Trump voltou a usar sua característica retórica de imprevisibilidade:
- Negociação em curso: “O Irã está conversando conosco… veremos se podemos fazer alguma coisa”, declarou, indicando que a janela diplomática está aberta, mas é frágil.
- Sigilo Operacional: O presidente justificou por que não compartilhou planos militares com aliados regionais (como Israel ou Arábia Saudita): “Se eu disser o plano a eles, seria quase tão ruim quanto dizer o plano a você”.
- Poder de Fogo: A presença do grupo de ataque do USS Abraham Lincoln serve como o “porrete” na política de Trump, forçando o Irã a considerar concessões para evitar um conflito de larga escala.
🚩 O Contexto da Crise

A tensão escalou devido a dois fatores principais:
- Crise de Direitos Humanos: A repressão brutal contra manifestantes antigoverno no Irã isolou o regime internacionalmente.
- Programa Nuclear: Washington exige um novo acordo, ainda mais restritivo que o anterior, para suspender as sanções que sufocam a economia iraniana.
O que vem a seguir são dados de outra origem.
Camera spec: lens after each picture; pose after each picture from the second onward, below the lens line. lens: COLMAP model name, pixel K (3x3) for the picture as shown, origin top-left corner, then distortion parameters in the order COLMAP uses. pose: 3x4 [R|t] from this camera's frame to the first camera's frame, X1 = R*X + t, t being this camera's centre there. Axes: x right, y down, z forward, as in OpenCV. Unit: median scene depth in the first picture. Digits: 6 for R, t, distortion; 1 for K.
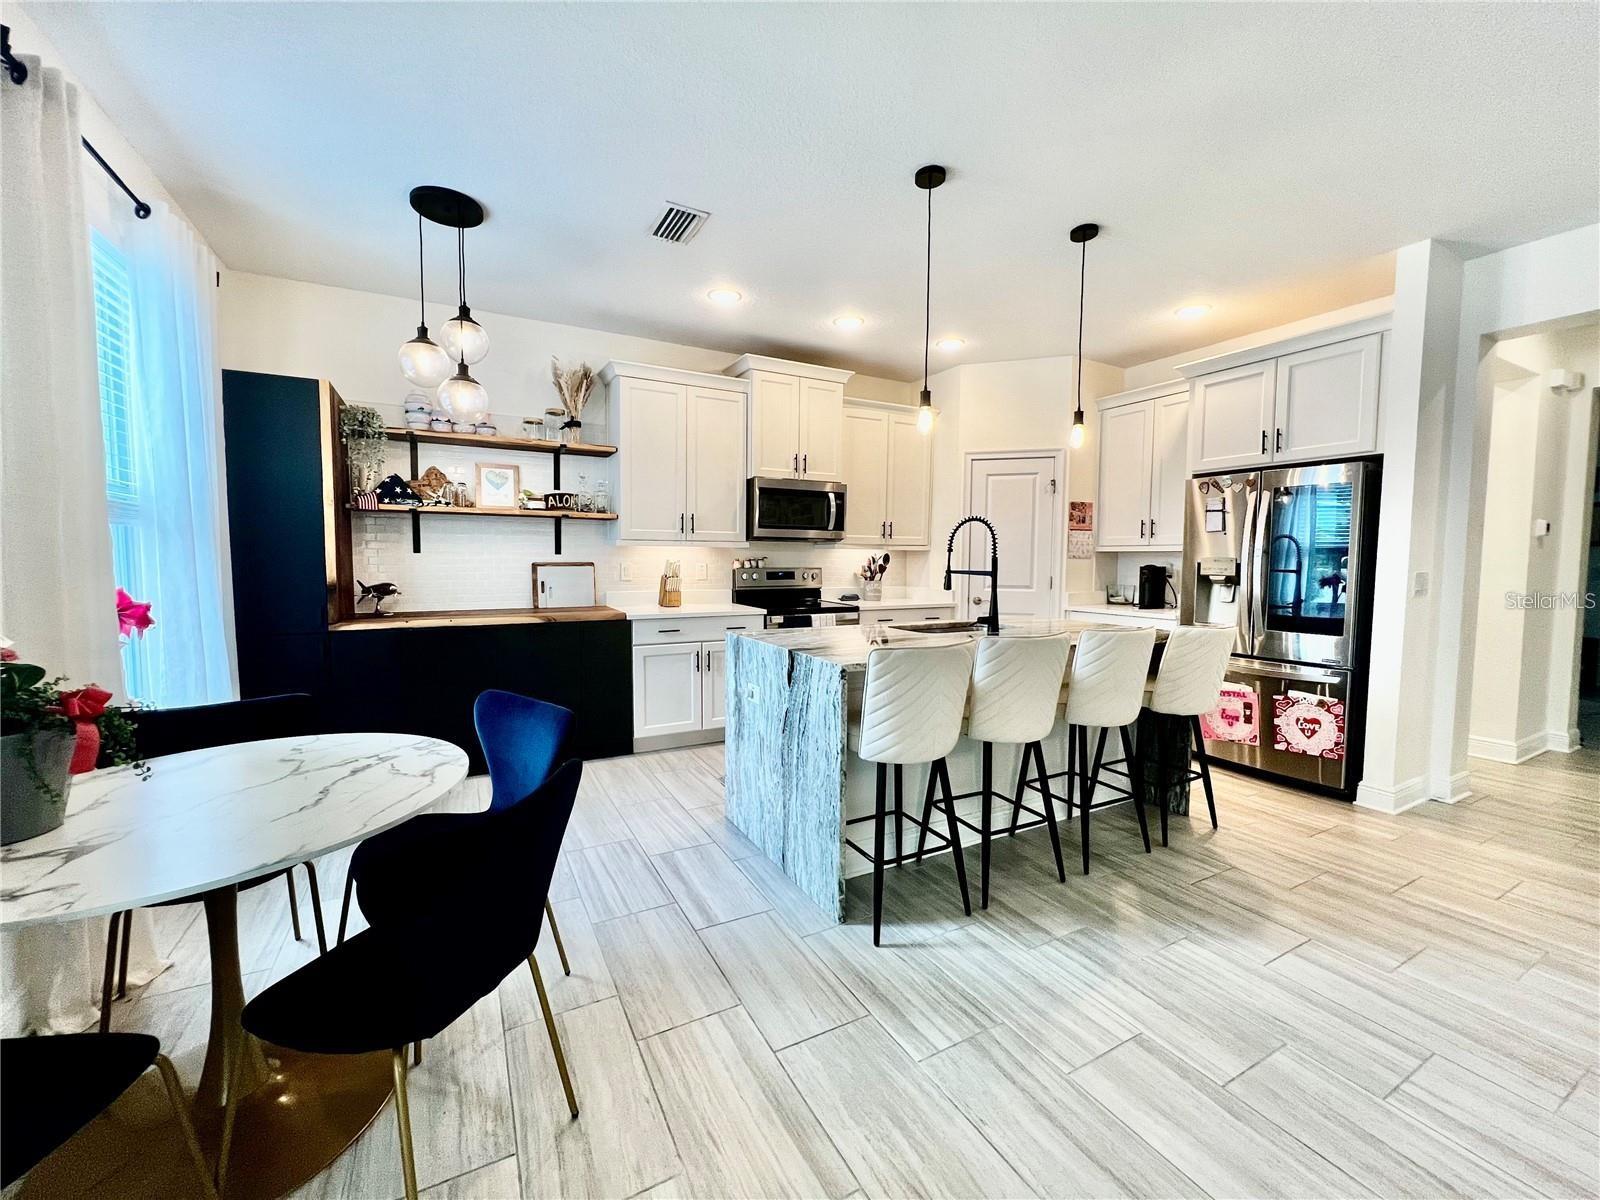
lens RADIAL K [[639.5, 0, 799.2], [0, 639.5, 598.8], [0, 0, 1]] dist [-0.002782, 0.000930]
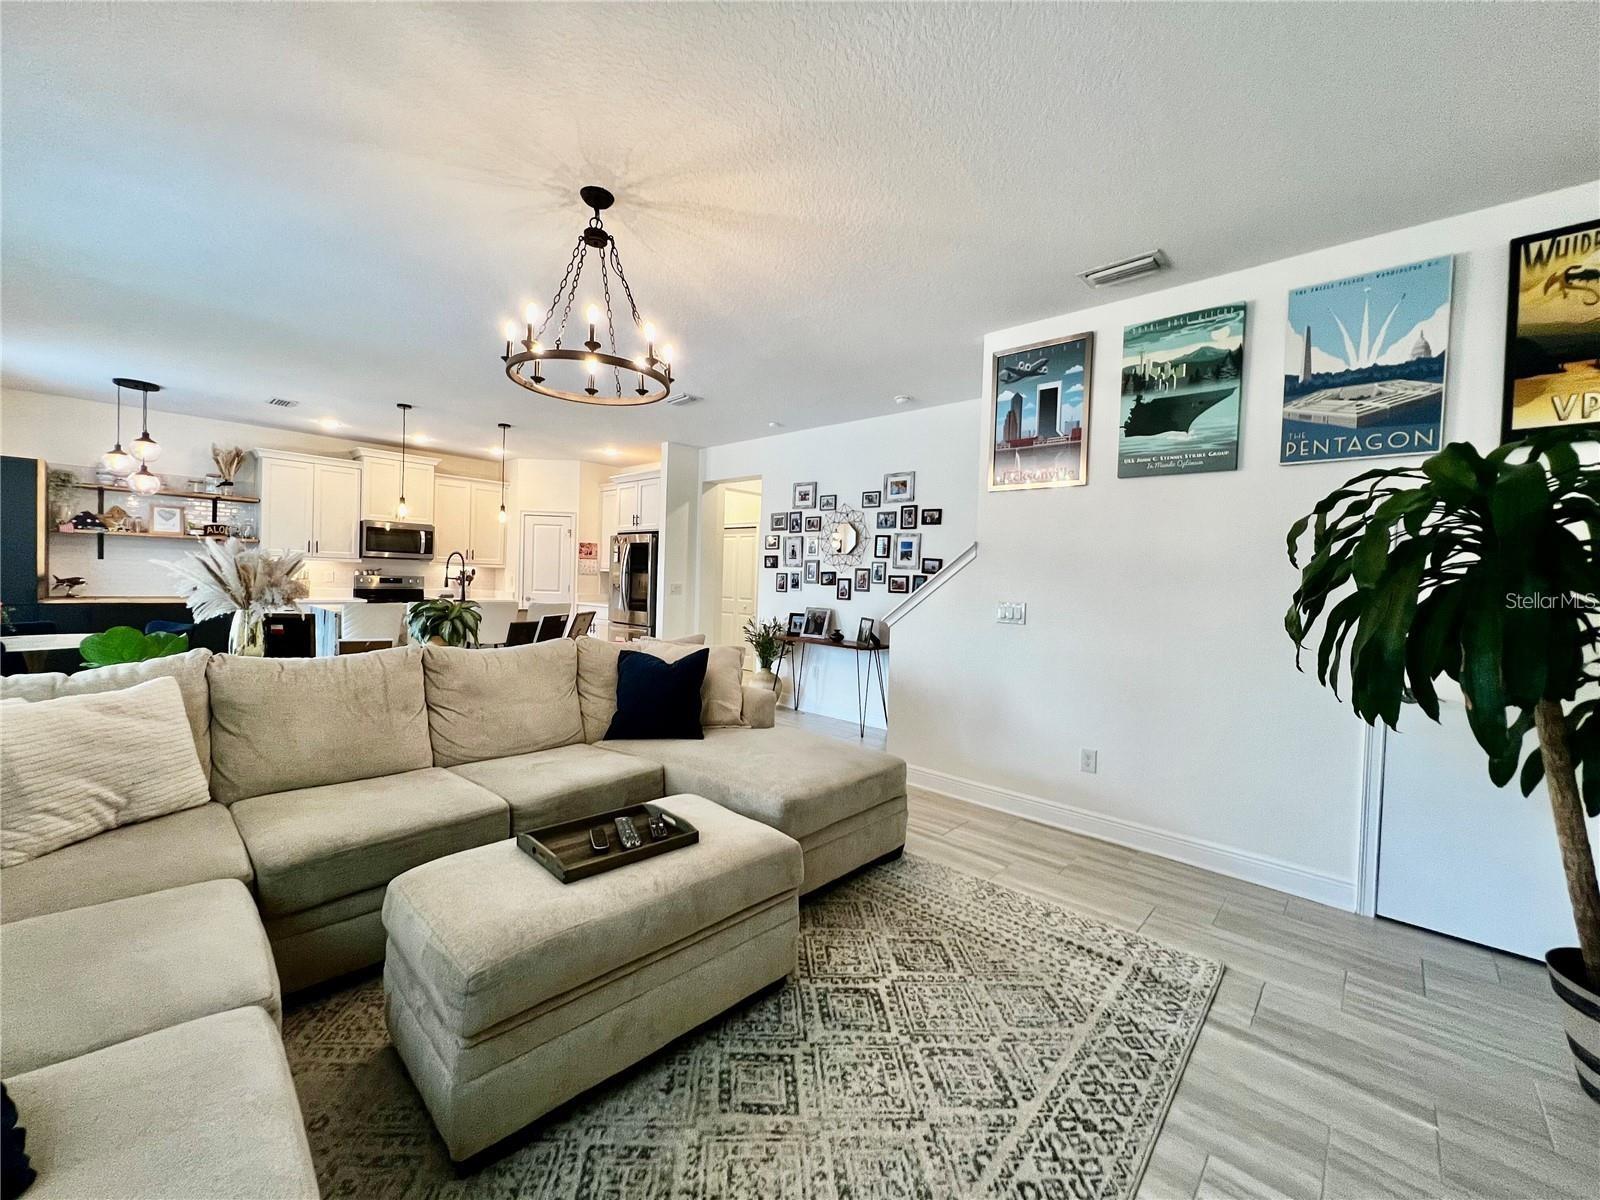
lens RADIAL K [[639.5, 0, 798.7], [0, 639.5, 595.2], [0, 0, 1]] dist [-0.002782, 0.000930]
pose [[0.945821, 0.016845, 0.324251, 0.507867], [-0.005986, 0.999388, -0.034460, 0.059387], [-0.324633, 0.030652, 0.945343, -1.015811]]
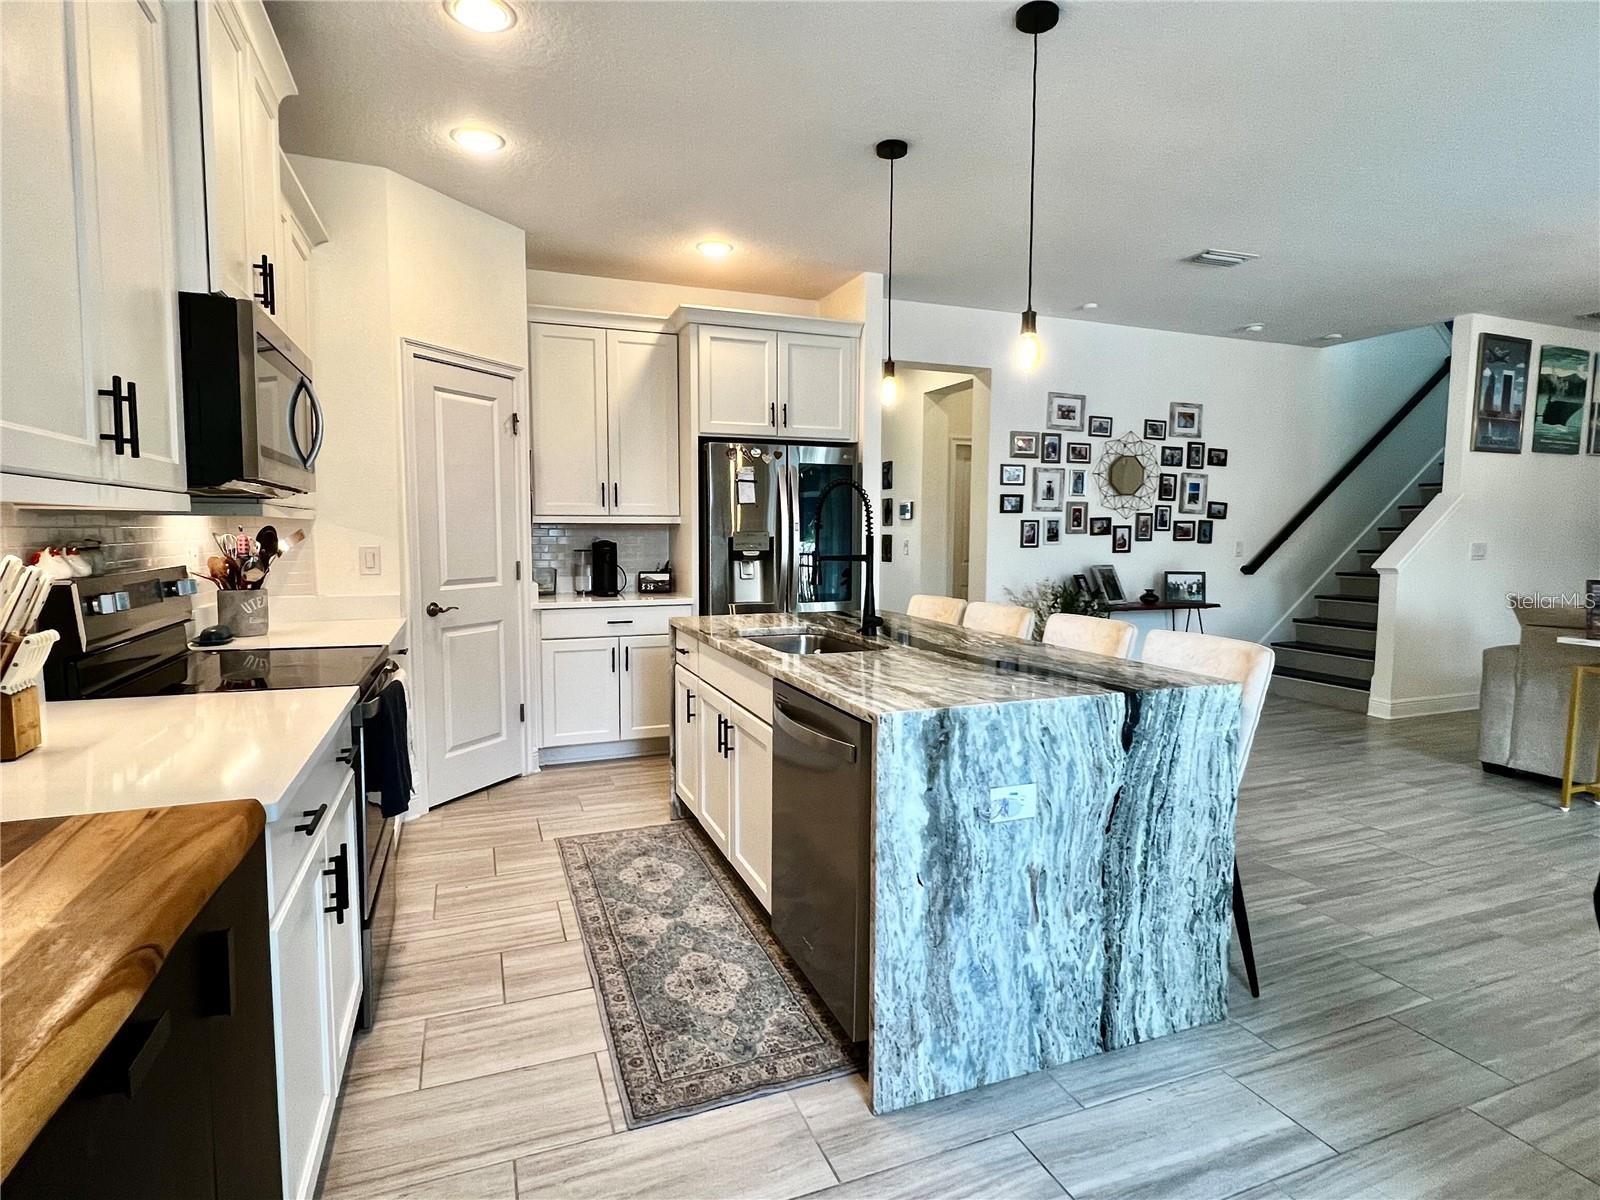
lens RADIAL K [[834.7, 0, 790.4], [0, 834.7, 601.1], [0, 0, 1]] dist [-0.004433, 0.000027]
pose [[0.126567, -0.091381, 0.987740, -0.513239], [0.062285, 0.994515, 0.084027, -0.058383], [-0.990001, 0.050886, 0.131564, 0.734412]]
📉 Impacto no Mercado de Energia

A notícia do “diálogo” trouxe um breve alívio aos mercados globais:
- Preço do Petróleo: O barril do tipo Brent, que vinha operando em alta por medo de fechamento do Estreito de Ormuz, apresentou leve queda após as declarações de Trump.
- Ouro: O ativo de segurança recuou levemente, com investidores apostando em uma resolução menos violenta.